Ce fut pour elle immédiatement un choc terrible dont elle se souviendra toute sa vie.
Ses yeux lui jouaient-ils des tours ? Ce soleil matinal lui avait-il tourné la tête ?
Elle se leva tel un bouchon sautant d’une bouteille sous pression et se posta devant le paysage encadré. Puis elle alla chercher les photos du tableau afin de comparer la vue d’origine et celle
se trouvant devant elle. Il n’y avait aucun doute possible. Elle avait bien vu. Maintenant le pêcheur avait attrapé un poisson et s’apprêtait à le décrocher de l’hameçon.
Comment cela pouvait-il être possible ?
A force de se concentrer sur cette énigme avait-elle perdu la raison ?
Livide, tremblotante, elle appela immédiatement les agents d’accueil du musée qui lui confirmèrent bien voir un poisson prêt à être saisi par le pêcheur.
Elle décrocha son téléphone pour appeler l’élu rencontré quelque minutes auparavant, et le mettre dans la confidence.
Plus tard, Didier Pilon dira qu’il ne se souvient pas comment il a pu arriver si rapidement dans le bureau de la responsable du musée.
On appela le maire, le chef du patrimoine, divers responsables de services rejoignirent le bureau qui fut rapidement trop petit. Une substitution du tableau fut rapidement exclue. Les marques particulières figurant au verso étaient bien les mêmes. Aucun doute à ce niveau.
Que c’était-il passé ?
Il fallut se rendre à l’évidence. La scène peinte, peut-être par Henri Rousseau, avait évolué !!
On n’osa pas en référer à Paris.
Ils vont se moquer de nous ! Pour qui allons-nous passer ?
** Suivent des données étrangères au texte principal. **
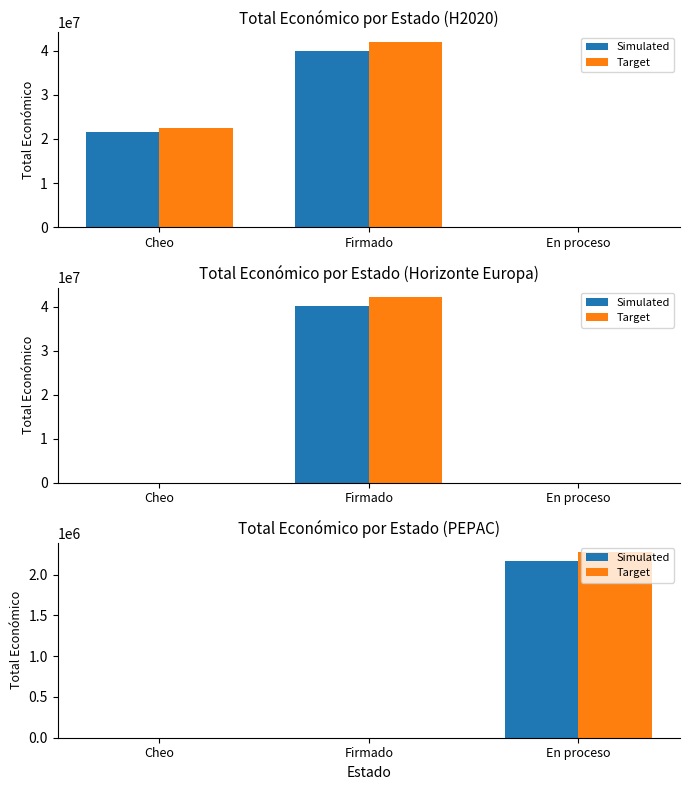

Rank the series by their maximum value, from lowest to highest.

Simulated, Target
Ce fait extraordinaire, bien que tenu secret, s’ébruita malgré tout et vînt aux oreilles d’un médium qui proposa ses services. Au point où ils en étaient, un conseil municipal restreint autorisa l’extralucide à étudier le tableau.
Après deux nuits passées à scruter le phénomène grâce à son pendule et divers accessoires du même acabit, il donna devant un comité trié sur le volet, son explication :
Le 21 mai étant la date de naissance du Douanier Rousseau, ce dernier aurait profité de ce jour pour intervenir sur le tableau. «Mon pendule est formel. C’est Henri Rousseau lui-même qui a modifié le tableau. Il vous a envoyé un signe. Je l’ai bien ressenti !» Disait-il. «C’était très fort comme sensation. Le doute n’est plus permis» Insistait-il…
De là, à penser que c’est le Douanier Rousseau qui, sous les traits de ce vieillard, a lui-même apporté ce tableau au musée de Laval, il n’y a qu’un pas que certains ont allègrement franchis.
Peut-être qu’Henri Rousseau se considérait-il comme insuffisamment exposé dans sa ville natale.
Quant aux autres...
Pour eux le mystère resta entier.
Quant au lecteur…
Il s’en fera son propre avis, selon sa préférence ou son imagination.
Peut-être passera-t-il au musée pour se forger une idée.
Et qui sait, le pêcheur aura-t-il, peut-être, remis son fil à l’eau en quête d’un second poisson ?
L’Art est là pour nous faire rêver. Chacun y trouve un ressenti personnel.
Pourquoi toujours vouloir tout expliquer et tout ramener à des certitudes.
Faut-il être célèbre pour être génial ?
L’Art n’est-il pas là pour nous transporter dans un autre monde ?
Préservons cette part d’évasion que seul l’Art peut nous apporter.